Wednesday, December 26, 2018

Review of The English Patient by Michael Ondaatje (1992, Bloomsbury)

Italy, 1945. Four people live in a dilapidated nunnery near to Florence as the war draws to a close: Hana, a young, exhausted Canadian nurse; a mysterious, anonymous, English man burned beyond recognition in a plane crash in the Sahara; Caravaggio, a thief/spy who was a friend of Hana’s father who has had his thumbs amputated by the retreating Nazis; and Kip, a Sikh sapper who specialises in bomb disposal whose brother is in jail for being an Indian nationalist. Each is damaged is someway, trying to come to terms with the devastation of the war, the loss of loved ones, and their place in the world. Cut-off from the world they form a set of simmering relationships as each probes the others’ lives. Caravaggio is particularly taken with the English patient’s identity, and Kip and Hana conduct a low-key love affair.
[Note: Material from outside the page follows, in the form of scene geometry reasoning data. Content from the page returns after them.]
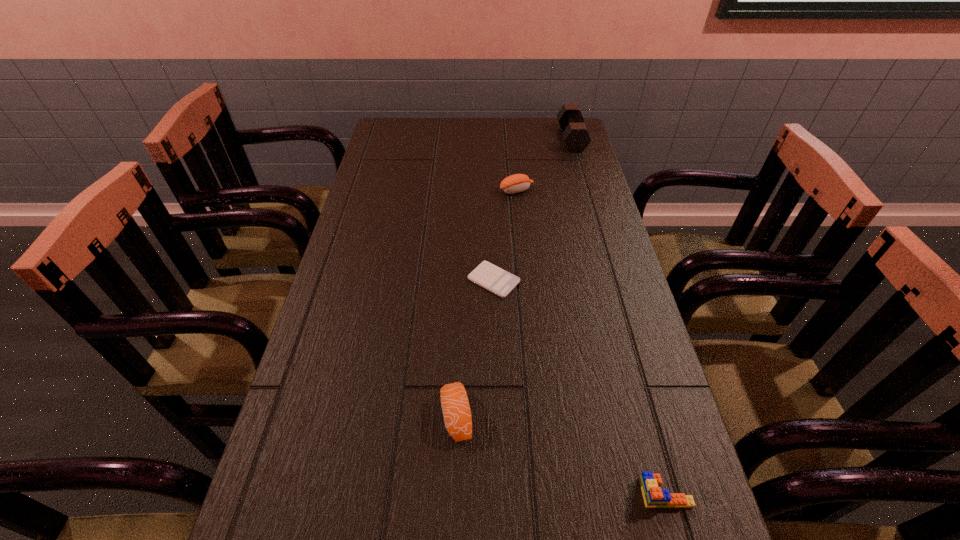
This screenshot has width=960, height=540. What are the coordinates of `free space at the right edge` in the screenshot? It's located at (583, 167).

Locate an element on the screen. The image size is (960, 540). blank space at the far left corner of the desktop is located at coordinates click(x=384, y=129).

Where is `vacant point located between the dumbbell and the Lego`? vacant point located between the dumbbell and the Lego is located at coordinates (618, 316).

Image resolution: width=960 pixels, height=540 pixels. What are the coordinates of `free area in between the Lego and the tallest object` in the screenshot? It's located at (618, 316).

I want to click on free space that is in between the third nearest object and the dumbbell, so click(x=533, y=210).

Where is `empty space between the third nearest object and the farthest object`? This screenshot has width=960, height=540. empty space between the third nearest object and the farthest object is located at coordinates (533, 210).

This screenshot has width=960, height=540. In order to click on vacant area that lies between the nearer sushi and the farther sushi in this screenshot , I will do `click(487, 303)`.

Identify the location of free space between the left sushi and the farther sushi. Image resolution: width=960 pixels, height=540 pixels. (487, 303).

Where is `free spot between the left sushi and the second farthest object`? free spot between the left sushi and the second farthest object is located at coordinates (487, 303).

At what (x,y) coordinates should I click in order to perform the action: click on free space that is in between the right sushi and the left sushi. Please return your answer as a coordinate pair (x, y). The height and width of the screenshot is (540, 960). Looking at the image, I should click on (487, 303).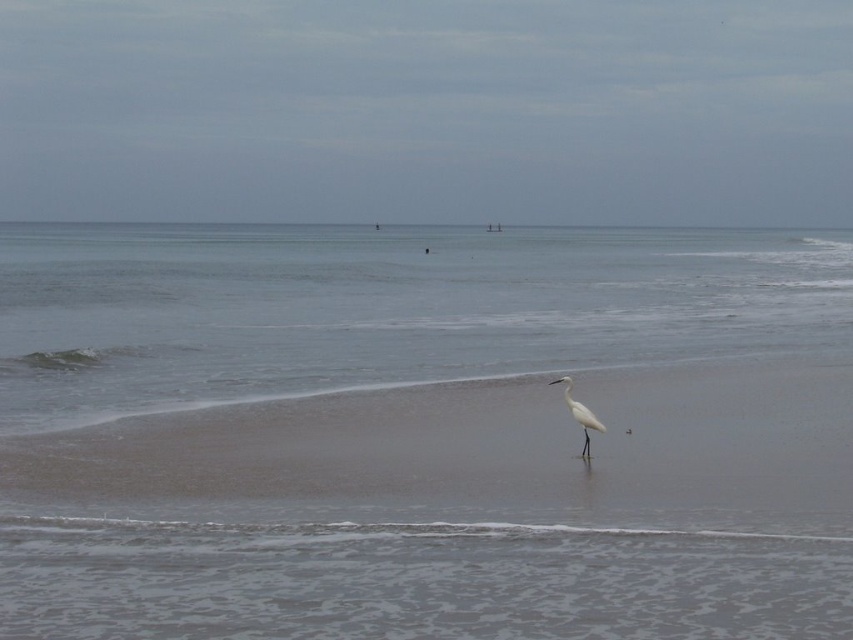
You are a photographer trying to capture the white matte bird at center and the smooth sand at center in a single shot. Based on the scene, which object occupies more horizontal space in the image?

The smooth sand at center might be wider than white matte bird at center according to the description.

You are standing on the beach and see the point at coordinates (x=422, y=433). Based on the scene description, what is the location of this point relative to the wet sand and the clear water?

The point at coordinates (x=422, y=433) is located on clear water at center, so it is on the clear water and not on the wet sand.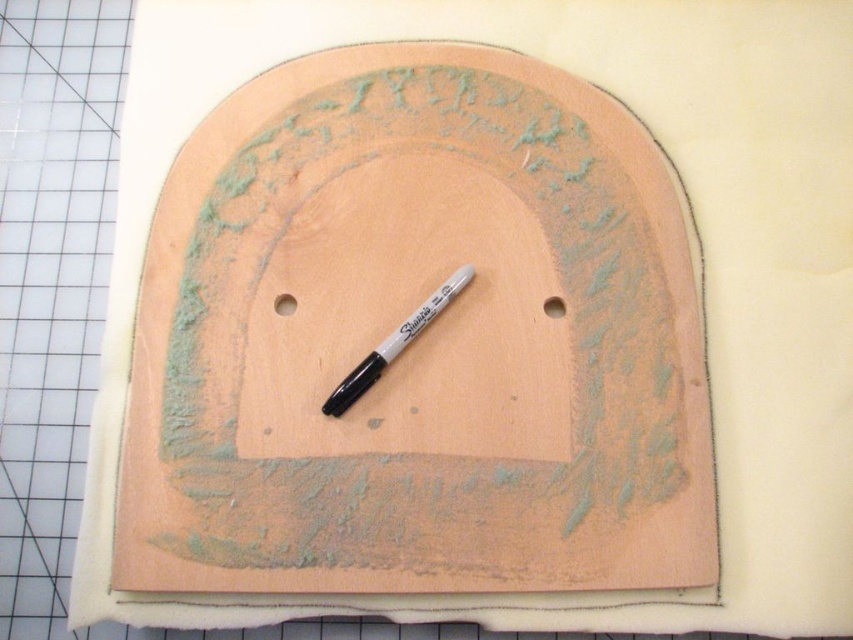
You have a small toy car that is 10 centimeters long. You want to place it on the peach wood board at center so that it doesn t fall through the smooth orange wood hole at center. Is this possible?

The peach wood board at center is wider than the smooth orange wood hole at center, so placing the toy car on the board will prevent it from falling through the hole as long as the car stays on the board.

You are looking at the fabric with a semi circular cut out and a Sharpie marker in the center. There are two points marked on the fabric. Which point is closer to you, point (283, 314) or point (550, 314)?

Point (283, 314) is closer to the viewer than point (550, 314).

You are arranging items on a table and need to place a Sharpie marker. The peach wood board at center is already there. Where should you place the black marker at center so it doesn

The peach wood board at center is in front of the black marker at center, so to place the black marker at center behind the peach wood board at center.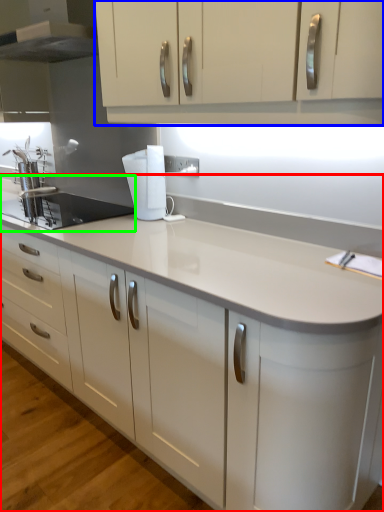
Question: Which object is positioned closest to countertop (highlighted by a red box)? Select from cabinetry (highlighted by a blue box) and sink (highlighted by a green box).

Choices:
 (A) cabinetry
 (B) sink

Answer: (A)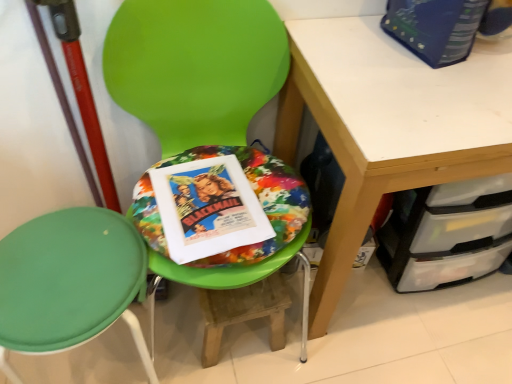
Locate an element on the screen. The height and width of the screenshot is (384, 512). vacant area situated below green fabric chair at center, the first chair viewed from the left (from a real-world perspective) is located at coordinates (98, 365).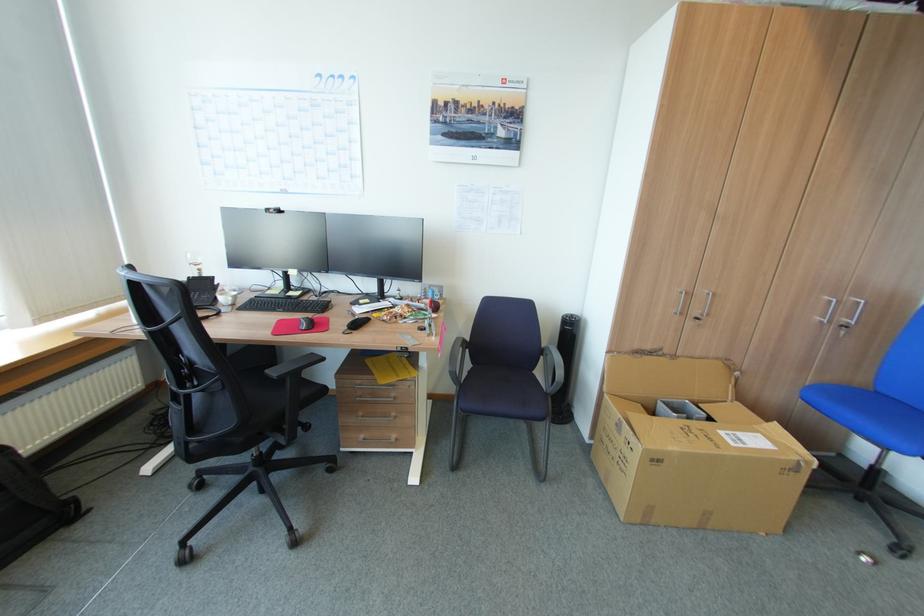
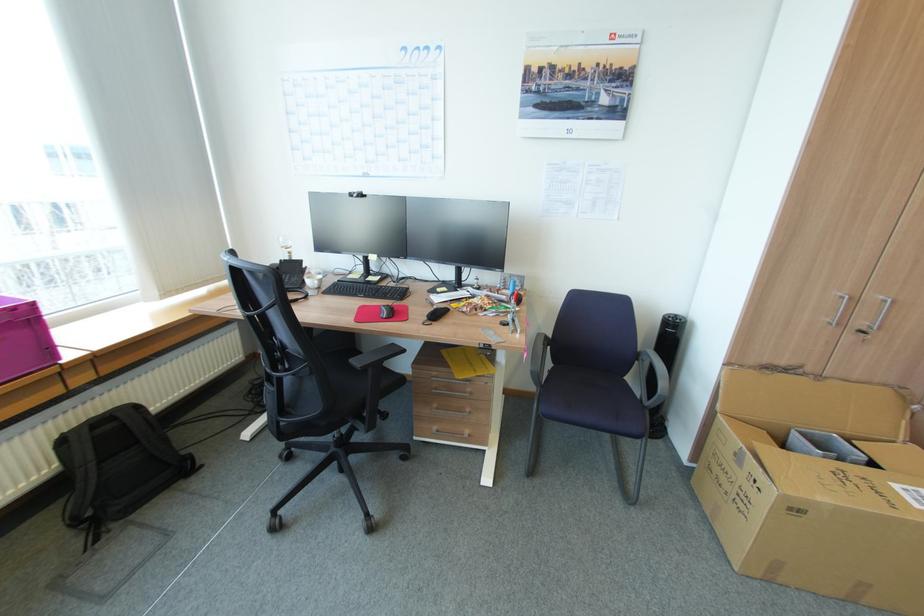
Find the pixel in the second image that matches pixel 477 368 in the first image.

(557, 368)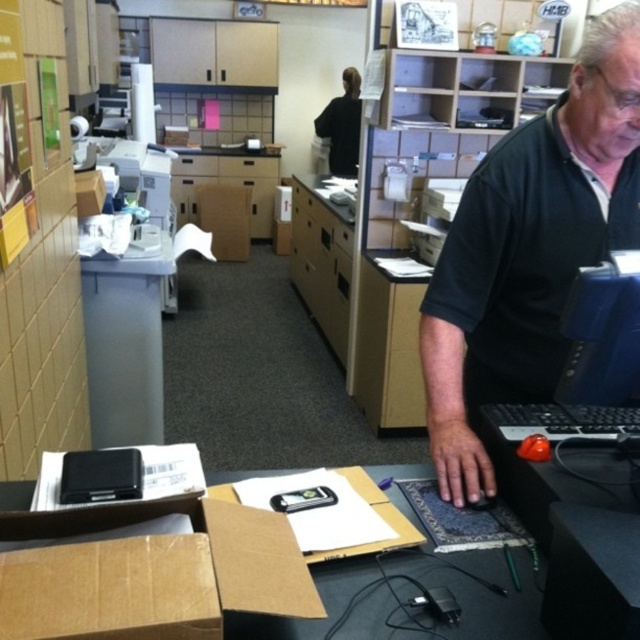
You are an office worker who needs to place a new 15 cm tall box on the desk. The box must be placed either on the black glossy monitor at upper right or the wooden file cabinet at center. Based on their heights, which object can safely accommodate the box without it exceeding the object?

The wooden file cabinet at center is taller than the black glossy monitor at upper right, so placing the 15 cm tall box on the wooden file cabinet at center would be safer as it won not exceed the cabinet height.

You need to place a new laptop on the desk without moving the brown cardboard box at lower left. Is there enough space on the desk to place the black plastic laptop at right next to the box?

The brown cardboard box at lower left is positioned under the black plastic laptop at right, so there is space to place the black plastic laptop at right next to the box without moving it.

You are a delivery person who just arrived at the office. You need to place a new laptop on the desk, which is 12 inches wide. The current desk has a brown cardboard box at lower left and a black plastic laptop at right. Can the new laptop fit between them without moving any existing items?

The distance between the brown cardboard box at lower left and the black plastic laptop at right is 23.57 inches. Since the new laptop is only 12 inches wide, there is enough space between them to place it without moving existing items.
Their isolated summer must come to an end at some point, but not before some truths are revealed. Ondaatje tells their story through a fractured narrative of short encounters, shot through with flashbacks to earlier periods. This episodic structure means the story moves forward in quite a stilted way, slowly gaining shape as the various pieces are revealed. There’s no strong narrative arc, and by no means is it a page turner. Rather it is about human nature, relationships, identity and the casualties of war, and creating an affective response aided by poetic prose and a strong sense of place. An interesting, thoughtful, meandering read.